What makes a cluster "unique" in the resource group?

How severe does this issue affect your experience of using Ray?

  • High: It blocks me to complete my task.

Hello!

On Azure, I have a resource group in which I want to be able to start multiple clusters with the ray up command (all of the following uses ray 1.12.1).
These clusters are supposed to be independent from each other, in the sense that they do not share nodes.
The way I am distinguishing clusters is by name:
cluster_name: clustername, i.e. I give each cluster a unique name.
However, occasionally (unfortunately I do not know the conditions to reproduce that, since it seems to be a 50/50 kind of thing), I have one cluster running with one name and when I want to start another cluster with a different name, instead of just starting that other cluster, the already running cluster is updated, i.e. I had “clusterA” running, did a ray up cluster_B.yaml, where the name is clusterB, but it just updates all the configs of clusterA and completely ignores that the cluster I requested has a different name.
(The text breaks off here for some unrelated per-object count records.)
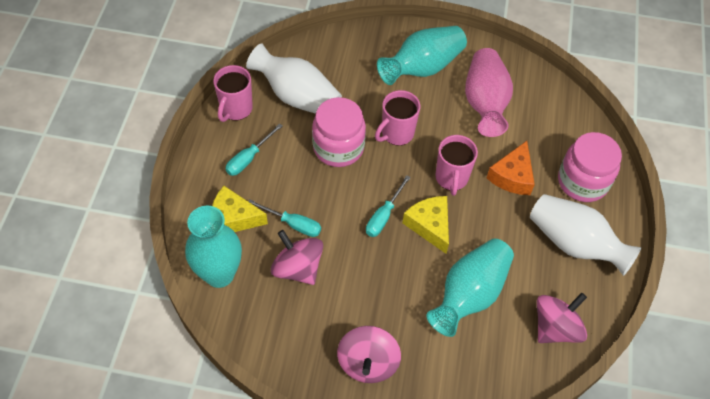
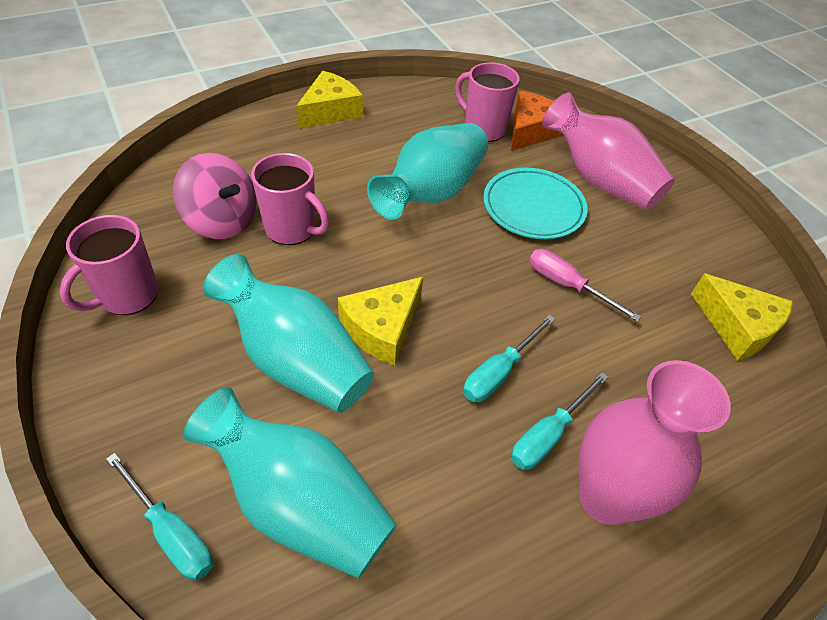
pink jar: 2 -> 0
pink screwdriver: 0 -> 1
pink spinning top: 3 -> 1
pink vase: 1 -> 2
turquoise plate: 0 -> 1
white vase: 2 -> 0
yellow cheese: 2 -> 3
Here is an example stacktrace:

(ramblr_ray_job_submission)➜  cloud_training git:(main) ✗ ray up ray_cluster_rayservetest.yaml --yes
Usage stats collection will be enabled by default in the next release. See https://github.com/ray-project/ray/issues/20857 for more details.
**Cluster: rayservetest**

2022-07-04 15:05:28,506 INFO util.py:335 -- setting max workers for head node type to 0
Loaded cached provider configuration
If you experience issues with the cloud provider, try re-running the command with --no-config-cache.
Updating cluster configuration and running full setup.
Cluster Ray runtime will be restarted. Confirm [y/N]: y [automatic, due to --yes]

Currently running head node is out-of-date with cluster configuration
  Current hash is e93ff2695b63b7e98669cd6a094cadd59c685c2b, expected a2f6048fae14d04119799c5a46ea656e6208d1f5
Acquiring an up-to-date head node
  Relaunching the head node. Confirm [y/N]: y [automatic, due to --yes]
**Terminated head node ray-raytraintest-head-31e089440**

As you can see, I try to start the cluster rayservetest, but it terminates raytraintest first and then launches the other one.

Similar error I have encountered:
I ran ray down on a cluster with a given name, but it did shut down another cluster.

So here are my questions:

  • Is the name not supposed to make a cluster unique?
  • If not, what makes a cluster unique?
  • Should I be able to run different clusters in the same resource group?
  • How does this error happen?

This seems related: [Bug] [Autoscaler] [Azure] Can't create multiple clusters on Azure · Issue #22996 · ray-project/ray · GitHub
[autoscaler] Enable creating multiple clusters in one resource group … by HongW2019 · Pull Request #22997 · ray-project/ray · GitHub

Thank you!

This does sound like the bug and PR which you pointed to (and unfortunately slipped through the cracks).

What you’re doing should work (cluster name should be the only thing that has to be unique).

I’ll try to ping the maintainers of the azure node provider but as a mitigation do you think you could launch the clusters in different resource groups for now?

Hi Alex,

thanks for the quick reply!
I would appreciate if that would get fixed soon, but I can try to do different resource groups or look into Kubernetes instead.

Thank you!

1 Like

Let’s carry on the discussion on GitHub – it looks like we’re close to merging a solution there.
Will mark this topic as resolved since we’ve identified the underlying issue.